Untuk mencegah sumbatan akibat bekuan darah, maka biasanya digunakan chest tube yang
berukuran besar. Hal yang penting lainnya adalah suction kembali digunakan secara progresif
dan hati-hati setelah pemberian agen sklerosis untuk mencegah edema paru. Dari aspek
biologis, untuk mencapai perlekatan maka permukaan pleura perlu teriritasi., dapat secara
mekanik dengan abrasi pleura atau dengan menggunakan agen sklerosis seperti tetrasiklin,
doksisiklin, bleomisin, corynebacterium parvum, kuinakrin, dan talc.(11)
BAB III
KESIMPULAN
Efusi pleura adalah akumulasi cairan abnormal dalam kavum pleura yang disebabkan
oleh etiopatogenesis yang bervariasi. Efusi pleura menjadi penting karena merupakan
manifestasi paling sering dari seluruh penyakit pleura terutama akibat komplikasi penyakit
lainnya. Diharapkan dengan laporan kasus ini, kasus-kasus efusi pleura dapat didiagnosa
dengan tepat melalui anamnesis, pemeriksaan fisis dan pemeriksaan penunjang agar
penanganan yang tepat dapat segera diberikan untuk mencegah komplikasi lebih lanjut,
sehingga memberikan prognosis yang lebih baik. Tujuan utama terapi efusi pleura adalah
mengeluarkan akumulasi cairan abnormal tersebut untuk meringankan gejala subjektif
dengan berbagai cara seperti torakosentesis, pemasangan chest tube dan water sealed
drainage serta pleurodesis.
DAFTAR PUSTAKA
1. Yu H. Management of Pleural Effusion, Empyema, and Lung Abscess. Semin
Intervent Radiol. 2011;28(1):75-86.
2. Na MJ. Diagnostic Tools of Pleural Effusion. Tuberc Respir Dis. 2014;76:199-210.
3. Moy MP, Levsky JM, Berko NS, Godelman A, Jain VR, Haramati LB. A New,
Simple Method for Estimating Pleural Effusion Size on CT Scans. Chest.
2013;143(4).
4. Light RW. Pleural Diseases. 5th ed. Philadelphia: Lippincott Williams & Wilkins;
2007.
5. Halim H. Penyakit-Penyakit Pleura. In: Sudoyo AW, Setiyohadi B, Alwi I, Setiati S,
Simadibrata M, editors. Buku Ajar Ilmu Penyakit Dalam. 5th ed. Jakarta: Interna
Publishing; 2009. p. 2329-36.
6. Light RW. Pleural Effusion. N Engl J Med. 2008;346(25).
7. Thomsen TW, DeLaPena J, Setnik GS. Thoracentesis. N Engl J Med. 2008;355(15).
8. Sockrider M, Lareau S. Thoracentesis. ATS Journal. 2007;176.

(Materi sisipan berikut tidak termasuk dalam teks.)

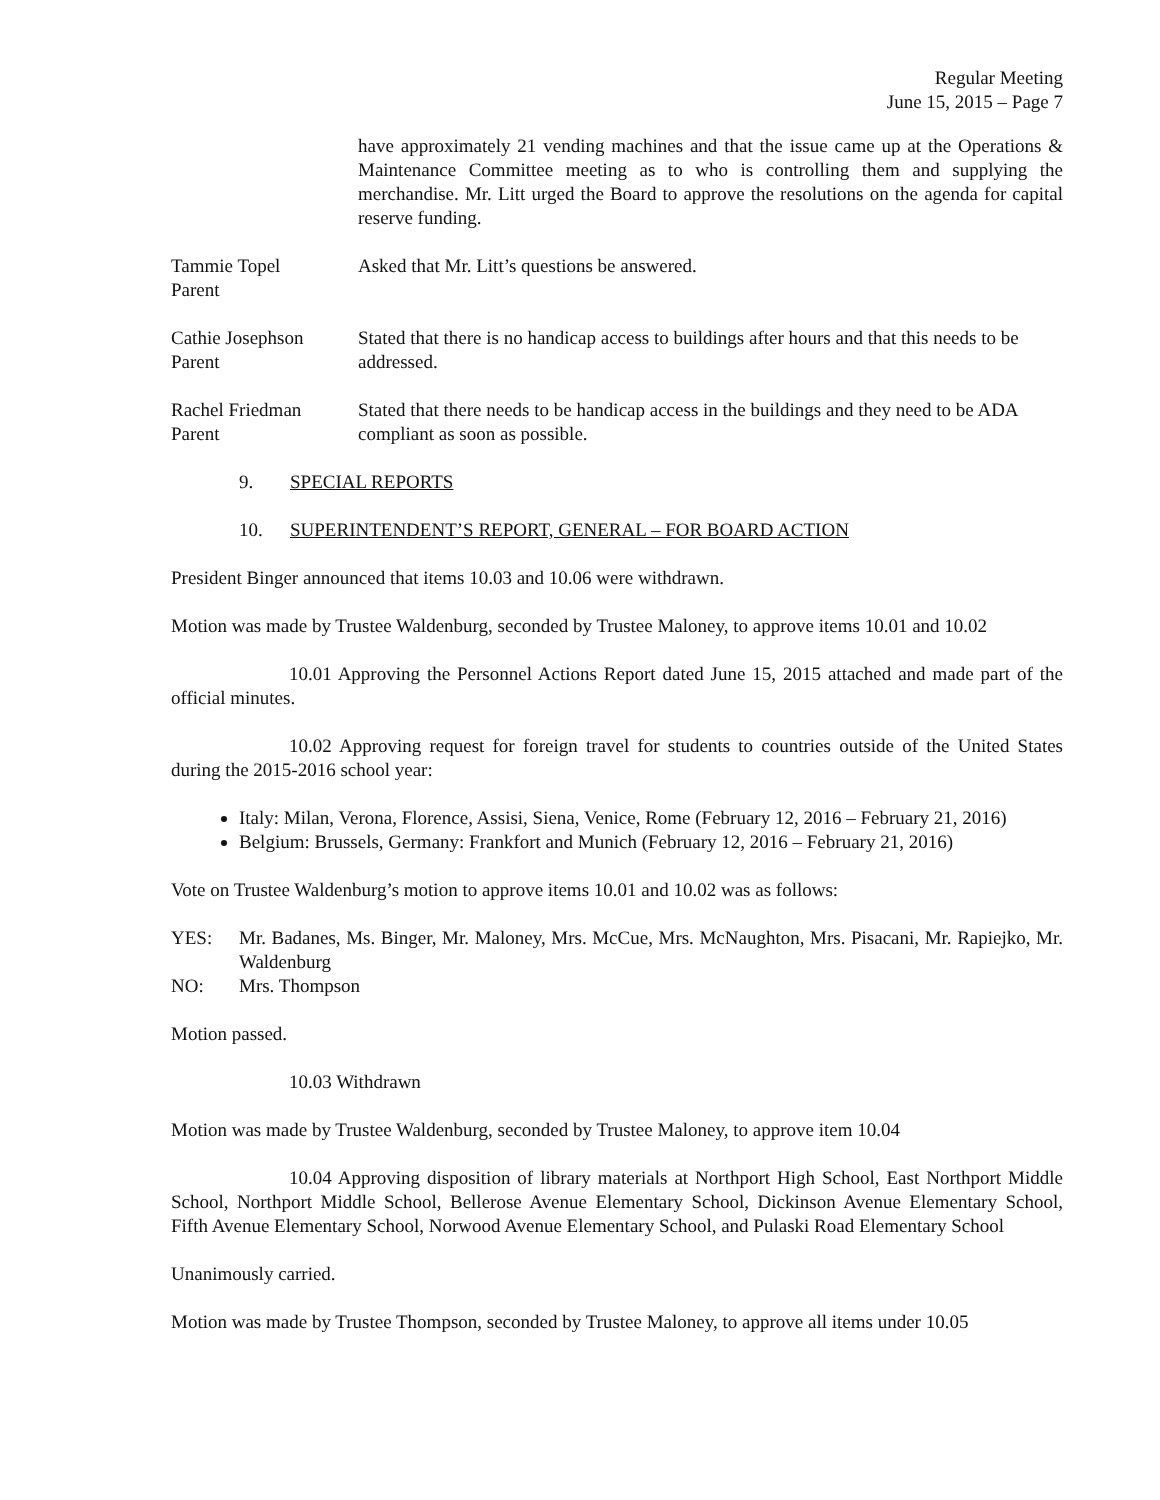Regular Meeting
June 15, 2015 – Page 7
have approximately 21 vending machines and that the issue came up at the Operations & Maintenance Committee meeting as to who is controlling them and supplying the merchandise. Mr. Litt urged the Board to approve the resolutions on the agenda for capital reserve funding.
Tammie Topel
Parent
Asked that Mr. Litt’s questions be answered.
Cathie Josephson
Parent
Stated that there is no handicap access to buildings after hours and that this needs to be addressed.
Rachel Friedman
Parent
Stated that there needs to be handicap access in the buildings and they need to be ADA compliant as soon as possible.
9. SPECIAL REPORTS
10. SUPERINTENDENT’S REPORT, GENERAL – FOR BOARD ACTION
President Binger announced that items 10.03 and 10.06 were withdrawn.
Motion was made by Trustee Waldenburg, seconded by Trustee Maloney, to approve items 10.01 and 10.02
10.01 Approving the Personnel Actions Report dated June 15, 2015 attached and made part of the official minutes.
10.02 Approving request for foreign travel for students to countries outside of the United States during the 2015-2016 school year:
Italy: Milan, Verona, Florence, Assisi, Siena, Venice, Rome (February 12, 2016 – February 21, 2016)
Belgium: Brussels, Germany: Frankfort and Munich (February 12, 2016 – February 21, 2016)
Vote on Trustee Waldenburg’s motion to approve items 10.01 and 10.02 was as follows:
YES: Mr. Badanes, Ms. Binger, Mr. Maloney, Mrs. McCue, Mrs. McNaughton, Mrs. Pisacani, Mr. Rapiejko, Mr. Waldenburg
NO: Mrs. Thompson
Motion passed.
10.03 Withdrawn
Motion was made by Trustee Waldenburg, seconded by Trustee Maloney, to approve item 10.04
10.04 Approving disposition of library materials at Northport High School, East Northport Middle School, Northport Middle School, Bellerose Avenue Elementary School, Dickinson Avenue Elementary School, Fifth Avenue Elementary School, Norwood Avenue Elementary School, and Pulaski Road Elementary School
Unanimously carried.
Motion was made by Trustee Thompson, seconded by Trustee Maloney, to approve all items under 10.05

9. Manthous C, Tobin M. Chest Tube Thoracostomy. ATS Journal. 2013;170.
10. Ciacca LD, Neal M, Highcock M, Bruce M, Snowden J, O'Donnel A. Guidelines for
the Insertion and Management of Chest Drains. United Kingdom: NHS Foundation
Trust; 2008.
11. Panadero R, Antony VB. Pleurodesis : State of the Art. Eur Respir J. 2008;10.